Tasks to complete:
A. Reproduce the section of the Dark Room reflection that begins at the words "Throughout our years" and stops after "us than ever.".
B. Answer these about the Dark Room reflection:
(i) What is the title?
(ii) What naming do the two sometimes brainstorm possibilities for?
(iii) What items do they sometimes try to think of ways to repurpose?

══ Extract provided ══

Reflections on a Dark Room

Once a time a time isn’t necessarily a long time ago…

Throughout our years sharing a bed together, my Sweetie and I have enjoyed countless late, late-night talks as we drift off to sleep, kitties snuggled nearby, the house dark and quiet and our minds weary yet freed from the affairs of the day due to the lateness of the hour. Sometimes we brainstorm possibilities for the continuing alphabetical naming of our future cats. Sometimes we go on preposterous flights of verbal fancy. Sometimes we remember episodes of long-lost TV shows we swear we were the only ones who watched. Sometimes we try to think of ways to repurpose videotapes. And sometimes it’s simply utter nonsense… 😉 And on those nights we drift off to peaceful sleep with smiles on our faces and joyful laughter in our hearts – more in love with us than ever.

═══
══ Available data ══

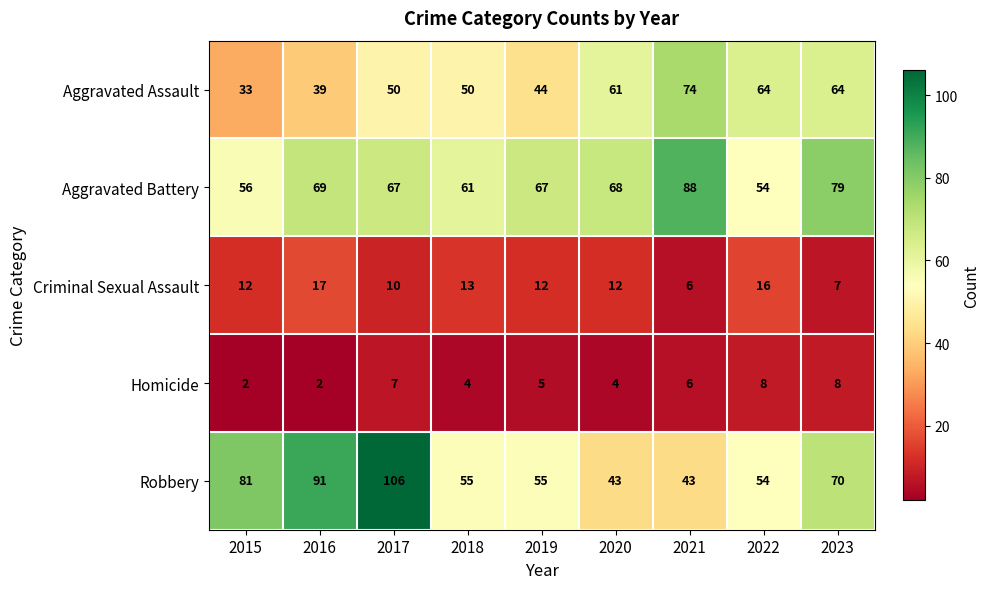

What is the maximum value for Homicide?

8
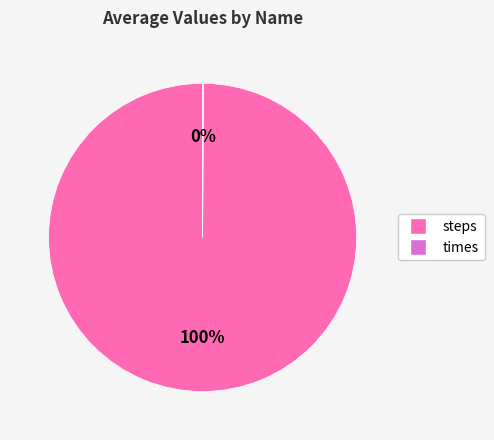

To the nearest percent, what portion does steps represent?

100%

═══

Solutions to each task:
A.
Throughout our years sharing a bed together, my Sweetie and I have enjoyed countless late, late-night talks as we drift off to sleep, kitties snuggled nearby, the house dark and quiet and our minds weary yet freed from the affairs of the day due to the lateness of the hour. Sometimes we brainstorm possibilities for the continuing alphabetical naming of our future cats. Sometimes we go on preposterous flights of verbal fancy. Sometimes we remember episodes of long-lost TV shows we swear we were the only ones who watched. Sometimes we try to think of ways to repurpose videotapes. And sometimes it’s simply utter nonsense… 😉 And on those nights we drift off to peaceful sleep with smiles on our faces and joyful laughter in our hearts – more in love with us than ever.

B.
(i) Reflections on a Dark Room
(ii) The continuing alphabetical naming of their future cats
(iii) Videotapes